However, your analysis is a bit inaccurate, I think.

As far as I know, Policy route's conjunction with fwmark works just under
some precondition, the most important one of which is defragmentation
function provided by NF_CONNTRACK. That is, the routing core works in
layer 3, and it can even route all IP fragments just by the IP info, and
doesn't care about the layer 4 info, such as service ports. Firewall Mark
makes layer 4 involved. To retrieve the full layer 4 header, netfilter
has no choice but to do defragmentation for the routing core, which is the
key function of NF_CONNTRACK.

In a word, without NF_CONNTRACK, neither the policy route nor my patch, can
face the defragmentation problem!

• _To do_
Please pick up the reply about fwmark routing and NF_CONNTRACK defragmentation after its last sentence and carry it further. The material that comes next has no part in this.

• _Supplied material_

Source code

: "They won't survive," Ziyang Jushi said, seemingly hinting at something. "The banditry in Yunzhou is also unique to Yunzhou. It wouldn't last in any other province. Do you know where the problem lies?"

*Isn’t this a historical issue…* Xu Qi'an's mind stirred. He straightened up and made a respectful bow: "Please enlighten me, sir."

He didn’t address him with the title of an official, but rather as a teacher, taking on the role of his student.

• _Output below_
I will give you some proof of my words.

LOOKING at the NETFILTER SOURCE:

See the below quotation form /usr/include/linux/netfilter_ipv4.h, the
defragmentation of netfilter owns the highest prority, so the corresponding
hook will be called before any other hooks including ipvs & iptables.

-----quote start-----
enum nf_ip_hook_priorities {
        NF_IP_PRI_FIRST = INT_MIN,
        NF_IP_PRI_CONNTRACK_DEFRAG = -400,
    ...
        NF_IP_PRI_LAST = INT_MAX,
};
-----quote end-----


And see ip_conntrack_standalone.c, here defines the defrag hooks on
PREROUTING chain and OUTPUT chain with NF_IP_PRI_CONNTRACK_DEFRAG
prority. Needless to say, all packets which flow on INPUT & FORWARD
chain are already defragmented by it; In other word, once the CONNTRACK
is enabled, you cannot see any fragment in INPUT & FORWARD chain, even
the other chains.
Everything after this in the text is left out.